L’autre point est, bien sûr, que nombre de psychiatres, comme le souligne Mme Chesler, sont des hommes. La position idéologique de supériorité, si l’on peut dire, qu’ont inventée les hommes, et qui rassure encore certains d’entre eux, pèse sans doute moins sur eux que sur les femmes qui trouvent des difficultés supplémentaires à s’adapter aux standards de la normalisation masculine.
Enfin, il faut surtout voir dans quelles circonstances on va consulter un psychiatre : on est souvent amené par quelqu’un. Dans ses récentes études sur la lobotomie, cette opération qui consiste à enlever une partie du cerveau régissant telle ou telle partie du corps et des sentiments, le psychiatre américain Peter Breggan découvre que trois femmes pour un homme, environ, ont été soumises à cette opération. Et quand vous regardez les prétendus résultats de la lobotomie (quels sont, en la matière, les critères de succès ?), cela fait froid dans le dos : les femmes, après l’opération, dit-il, étaient supposées faire mieux la cuisine !
Elles ne marquaient plus d’insatisfaction, elles n’entraient plus dans de violentes crises de colère, elles allaient plus docilement conduire ou chercher les enfants à l’école, faire le marché et cuisiner le repas de l’homme qui rentrait tard du travail, etc. Vu d’un certain point de vue, c’est une splendide adaptation à la vie quotidienne ! Mais, d’un autre point de vue, voilà une femme dont on a charcuté le cerveau pour la transformer en vache docile et repue, moins mécontente de sa position d’opprimée sociale et économique.

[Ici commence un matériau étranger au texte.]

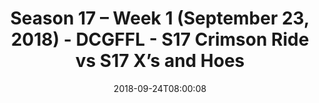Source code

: ---
title: Season 17 – Week 1 (September 23, 2018) - DCGFFL - S17 Crimson Ride vs S17
  X’s and Hoes
teams-score:
- team: _teams/s17-crimson.md
  score:
- team: _teams/s17-royal-blue.md
  score: 12
mvp: TBD
game-ball: TBD
sportsperson: TBD
season: 17
week: 1
date: '2018-09-24T08:00:08'
pageid: season-17-week-1-september-23-2018-6691-vs-6705
---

Tous ces facteurs entrent en ligne de compte. Non que les femmes soient plus folles que les hommes. Certainement pas.
Mais, dans de nombreux secteurs de la société européenne et américaine, elles sont totalement désavantagées économiquement, socialement, émotionnellement, face à l’homme qui concentre tous les pouvoirs.
L’Express : Le Mouvement féminin de libération de la femme, en Amérique, s’élève violemment contre la psychiatrie et reproche en particulier à Freud de réduire les femmes à rêver toute leur vie d’un organe masculin dont elles seraient amputées. Vous qui êtes, peut-on dire, d’obédience freudienne, comment jugez-vous cette position ?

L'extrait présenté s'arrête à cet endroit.